Errors
HTTP status codes, error response format, and common error codes for the Warpflow Signals API.
Error response format
All error responses follow a consistent JSON structure:
{
"error": "ERROR_CODE",
"message": "Human-readable description of what went wrong",
"status": 400
}| Field | Type | Description |
|---|---|---|
error | string | Machine-readable error code (uppercase, underscored) |
message | string | Human-readable explanation |
status | number | HTTP status code |
HTTP status codes
2xx — Success
| Status | Meaning |
|---|---|
| 200 | Request processed successfully |
| 202 | Accepted — event queued for async processing |
4xx — Client errors
| Status | Code | Meaning | What to do |
|---|---|---|---|
| 400 | VALIDATION_ERROR | Request body failed schema validation. The message field describes which field is missing or malformed | Check the payload against the endpoint's expected schema |
| 401 | UNAUTHORIZED | Missing or invalid Authorization header | Verify your API key is correct and active. Check that the header format is Bearer <key> |
| 403 | FORBIDDEN | Valid authentication but insufficient permissions for this operation | Check that your key has access to the requested tenant |
| 403 | HIPAA_RESTRICTED | This endpoint is disabled for HIPAA-enabled tenants | Use OAuth2 (Cognito) instead of API keys for HIPAA tenants. Email endpoints are unavailable for HIPAA tenants |
| 404 | NOT_FOUND | The requested resource doesn't exist | Check the tenant_id, lead_id, contact_id, or other identifiers in the URL |
| 409 | CONFLICT | Resource conflict (e.g., attempting to create a duplicate) | The resource already exists. Use PATCH to update instead |
| 429 | RATE_LIMITED | Too many requests | Wait for the duration specified in the Retry-After header before retrying |
5xx — Server errors
| Status | Code | Meaning | What to do |
|---|---|---|---|
| 500 | INTERNAL_ERROR | Unexpected server error | Retry after a short delay. If persistent, contact support |
| 503 | SERVICE_UNAVAILABLE | Temporary service disruption (upstream dependency failure) | Retry with exponential backoff |
Common scenarios
Invalid API key
401 Unauthorized
{
"error": "UNAUTHORIZED",
"message": "Invalid or expired API key",
"status": 401
}Causes:
- Key was revoked or rotated past the 72-hour grace period
- Key prefix doesn't match any active key
- Missing
Bearerprefix in the Authorization header
Missing required field
400 Bad Request
{
"error": "VALIDATION_ERROR",
"message": "content.body is required",
"status": 400
}Fix: Include the content.body field in your webhook payload. See Webhooks for the full payload schema.
HIPAA tenant accessing email
403 Forbidden
{
"error": "HIPAA_RESTRICTED",
"message": "Email endpoints are not available for HIPAA-enabled tenants",
"status": 403
}Why: The Nylas standard plan does not include a BAA. HIPAA compliance requires all email processing to be covered by a Business Associate Agreement. Contact support if you need HIPAA-compliant email.
Rate limited
429 Too Many Requests
Retry-After: 30
{
"error": "RATE_LIMITED",
"message": "Rate limit exceeded. Retry after 30 seconds.",
"status": 429
}Fix: Implement exponential backoff or throttle your request rate. For bulk operations, add a short delay between requests.
Retry strategy
For transient errors (429, 500, 503), implement exponential backoff:
async function fetchWithRetry(url, options, maxRetries = 3) {
for (let attempt = 0; attempt <= maxRetries; attempt++) {
const response = await fetch(url, options)

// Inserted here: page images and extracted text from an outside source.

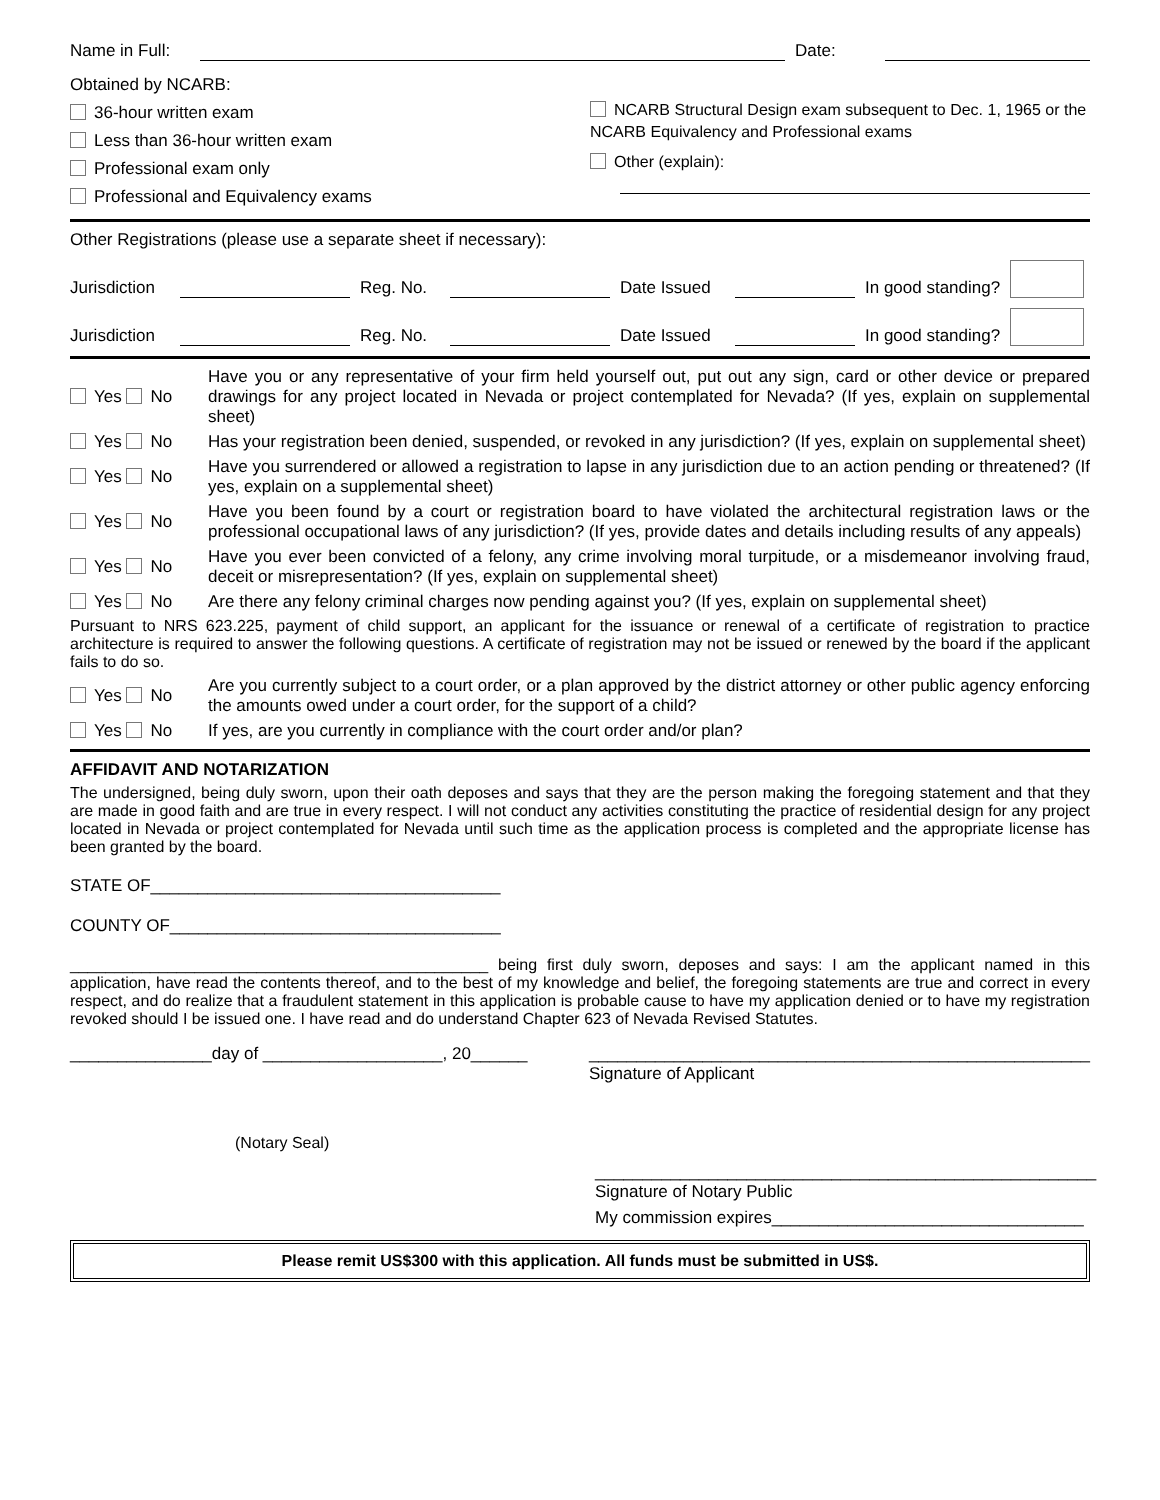Name in Full:
Date:
Obtained by NCARB:
36-hour written exam
Less than 36-hour written exam
Professional exam only
Professional and Equivalency exams
NCARB Structural Design exam subsequent to Dec. 1, 1965 or the NCARB Equivalency and Professional exams
Other (explain):
Other Registrations (please use a separate sheet if necessary):
Jurisdiction
Reg. No.
Date Issued
In good standing?
Jurisdiction
Reg. No.
Date Issued
In good standing?
Yes No
Have you or any representative of your firm held yourself out, put out any sign, card or other device or prepared drawings for any project located in Nevada or project contemplated for Nevada? (If yes, explain on supplemental sheet)
Yes No
Has your registration been denied, suspended, or revoked in any jurisdiction? (If yes, explain on supplemental sheet)
Yes No
Have you surrendered or allowed a registration to lapse in any jurisdiction due to an action pending or threatened? (If yes, explain on a supplemental sheet)
Yes No
Have you been found by a court or registration board to have violated the architectural registration laws or the professional occupational laws of any jurisdiction? (If yes, provide dates and details including results of any appeals)
Yes No
Have you ever been convicted of a felony, any crime involving moral turpitude, or a misdemeanor involving fraud, deceit or misrepresentation? (If yes, explain on supplemental sheet)
Yes No
Are there any felony criminal charges now pending against you? (If yes, explain on supplemental sheet)
Pursuant to NRS 623.225, payment of child support, an applicant for the issuance or renewal of a certificate of registration to practice architecture is required to answer the following questions. A certificate of registration may not be issued or renewed by the board if the applicant fails to do so.
Yes No
Are you currently subject to a court order, or a plan approved by the district attorney or other public agency enforcing the amounts owed under a court order, for the support of a child?
Yes No
If yes, are you currently in compliance with the court order and/or plan?
AFFIDAVIT AND NOTARIZATION
The undersigned, being duly sworn, upon their oath deposes and says that they are the person making the foregoing statement and that they are made in good faith and are true in every respect. I will not conduct any activities constituting the practice of residential design for any project located in Nevada or project contemplated for Nevada until such time as the application process is completed and the appropriate license has been granted by the board.
STATE OF_____________________________________
COUNTY OF___________________________________
_______________________________________________ being first duly sworn, deposes and says: I am the applicant named in this application, have read the contents thereof, and to the best of my knowledge and belief, the foregoing statements are true and correct in every respect, and do realize that a fraudulent statement in this application is probable cause to have my application denied or to have my registration revoked should I be issued one. I have read and do understand Chapter 623 of Nevada Revised Statutes.
_______________day of ___________________, 20______ _____________________________________________________
Signature of Applicant
(Notary Seal)
_____________________________________________________
Signature of Notary Public
My commission expires_________________________________
Please remit US$300 with this application. All funds must be submitted in US$.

if (response.ok) return response.json()
if (response.status === 429 || response.status >= 500) {
const retryAfter = response.headers.get('Retry-After')
const delay = retryAfter
? parseInt(retryAfter) * 1000
: Math.min(1000 * Math.pow(2, attempt), 30000)
await new Promise((resolve) => setTimeout(resolve, delay))
continue
}
// Non-retryable error
throw new Error(`API error: ${response.status}`)
}
throw new Error('Max retries exceeded')
}Do not retry 400, 401, 403, or 404 errors — these indicate a problem with the request that won't be fixed by retrying.